A Patient Experience Education Campaign That Gives Patients A Voice
It provides patients and caregivers with a stage to share negative & positive stories about the health systems. The goal is for healthcare providers to LISTEN and get a better understanding of what patients really want.
In my opinion, it’s a great idea.
After all, studies show that listening is one of the most effective ways to win patients for life and grow your practice. For example, recent research found that businesses that prioritise listening:
- Enjoy 55% greater retention rates.
- Record an average 23% drop in year-over-year service costs.
- Have 292% greater employee engagement rates.
I don’t know about you, but those numbers are eye-popping to me. Not only that, listening has other benefits too.
- Listening builds trust. When you listen to a patient, they feel like you care about them.
- Listening lowers resistance to your advice. By listening to a patient’s concerns, you can influence them to make the right choices.
- Listening makes patients feel like you care for them. A patient that feels cared for will recommend your practice to family and friends.
There’s only one catch.
The Lost Art Of Listening
On the surface listening to patient seems natural.
- Don’t talk.
- Keep your ears open.
- Never play loud music during a consult 🙂
But this is ‘hearing’ not listening. Hearing is passive. It’s what people do when a bore starts talking.

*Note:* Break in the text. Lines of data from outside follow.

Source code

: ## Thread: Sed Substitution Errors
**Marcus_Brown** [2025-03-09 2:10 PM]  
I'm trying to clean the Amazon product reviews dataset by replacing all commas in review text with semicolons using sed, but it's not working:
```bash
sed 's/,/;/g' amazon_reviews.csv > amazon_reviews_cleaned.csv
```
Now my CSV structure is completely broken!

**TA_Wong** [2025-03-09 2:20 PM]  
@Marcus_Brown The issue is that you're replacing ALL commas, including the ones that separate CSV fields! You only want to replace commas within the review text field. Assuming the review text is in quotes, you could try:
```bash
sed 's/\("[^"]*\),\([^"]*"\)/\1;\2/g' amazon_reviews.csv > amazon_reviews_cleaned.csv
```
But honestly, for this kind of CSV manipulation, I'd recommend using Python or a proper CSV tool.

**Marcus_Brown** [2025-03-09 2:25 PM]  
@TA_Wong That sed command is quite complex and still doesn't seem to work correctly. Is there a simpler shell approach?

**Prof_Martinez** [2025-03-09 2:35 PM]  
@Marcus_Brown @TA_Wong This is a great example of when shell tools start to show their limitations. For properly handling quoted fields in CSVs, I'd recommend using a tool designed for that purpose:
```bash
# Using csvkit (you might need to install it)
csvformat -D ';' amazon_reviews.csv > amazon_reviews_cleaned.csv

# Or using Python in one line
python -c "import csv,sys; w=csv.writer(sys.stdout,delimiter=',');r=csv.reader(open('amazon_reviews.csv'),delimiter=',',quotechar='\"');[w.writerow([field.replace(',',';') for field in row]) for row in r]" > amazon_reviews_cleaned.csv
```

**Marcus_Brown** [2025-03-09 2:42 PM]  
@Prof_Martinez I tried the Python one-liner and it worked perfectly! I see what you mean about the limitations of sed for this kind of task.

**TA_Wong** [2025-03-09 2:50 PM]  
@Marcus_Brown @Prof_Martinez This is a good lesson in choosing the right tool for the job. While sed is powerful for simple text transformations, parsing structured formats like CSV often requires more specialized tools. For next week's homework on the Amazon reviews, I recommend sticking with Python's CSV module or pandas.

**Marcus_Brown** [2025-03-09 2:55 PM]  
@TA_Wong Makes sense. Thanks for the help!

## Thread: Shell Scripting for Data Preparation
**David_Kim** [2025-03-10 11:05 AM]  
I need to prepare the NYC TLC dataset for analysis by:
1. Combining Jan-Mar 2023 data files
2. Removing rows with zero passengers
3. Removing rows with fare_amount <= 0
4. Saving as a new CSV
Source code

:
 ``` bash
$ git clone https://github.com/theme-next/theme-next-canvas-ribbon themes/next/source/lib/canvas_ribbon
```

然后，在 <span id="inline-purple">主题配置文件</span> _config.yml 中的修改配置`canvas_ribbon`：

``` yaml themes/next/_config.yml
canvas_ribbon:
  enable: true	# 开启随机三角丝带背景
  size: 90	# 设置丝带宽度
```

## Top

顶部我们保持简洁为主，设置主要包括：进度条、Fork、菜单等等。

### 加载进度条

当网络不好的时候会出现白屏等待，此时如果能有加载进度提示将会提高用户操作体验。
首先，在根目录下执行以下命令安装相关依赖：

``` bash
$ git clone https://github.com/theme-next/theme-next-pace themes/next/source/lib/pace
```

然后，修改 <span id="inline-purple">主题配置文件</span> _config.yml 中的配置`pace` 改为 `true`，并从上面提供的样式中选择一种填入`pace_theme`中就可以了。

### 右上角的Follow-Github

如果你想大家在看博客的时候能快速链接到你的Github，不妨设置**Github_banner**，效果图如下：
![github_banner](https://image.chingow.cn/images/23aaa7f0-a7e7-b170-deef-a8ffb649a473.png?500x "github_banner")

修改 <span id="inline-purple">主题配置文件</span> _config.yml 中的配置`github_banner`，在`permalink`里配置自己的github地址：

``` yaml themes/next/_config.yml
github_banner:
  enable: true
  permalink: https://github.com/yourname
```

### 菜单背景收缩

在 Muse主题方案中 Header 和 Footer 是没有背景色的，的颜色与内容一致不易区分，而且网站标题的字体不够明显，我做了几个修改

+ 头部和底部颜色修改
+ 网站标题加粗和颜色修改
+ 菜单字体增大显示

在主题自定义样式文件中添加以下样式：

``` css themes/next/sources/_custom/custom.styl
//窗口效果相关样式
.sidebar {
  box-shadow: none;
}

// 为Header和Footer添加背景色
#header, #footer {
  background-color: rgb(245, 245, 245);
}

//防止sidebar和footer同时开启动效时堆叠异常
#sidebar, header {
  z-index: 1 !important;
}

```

On the other hand, listening is an active activity where you pay attention to what a person says. It’s a skill that needs constant development.
Here are six approaches that help develop active listening skills:
- Show that you’re receiving. Give verbal feedback with phrases like, “I understand” or “Go on.” Nod your head. Use body language to show the patient you’re interested.
- Avoid interruptions. If possible, the only time you should break conversation stream is for clarification. Otherwise, let patients say what they need to say.
- Ignore distractions. Focus your attention on the patient. Set up your consult room or practice to support communication.
- Mirror the patient. Repeat in your own words key points the patients make. Paraphrasing lets the patients know what you’re listening. It also shows that you understand.
- Ask pertinent questions. Give patients a chance to clarify meaning by turning what you think they said into a yes-no question.
- Don’t be afraid of silence. Silence is a natural part of listening. It gives you time to think about what the other person is saying. A good rule of thumb is: Will what you have to say improve the silence?
Remember the golden rule of listening: It’s possible to say too much. It’s rarely possible to listen too much. That’s what the Mayo Clinic got right with their new patient experience education campaign. They shut up and let the patients do the talking.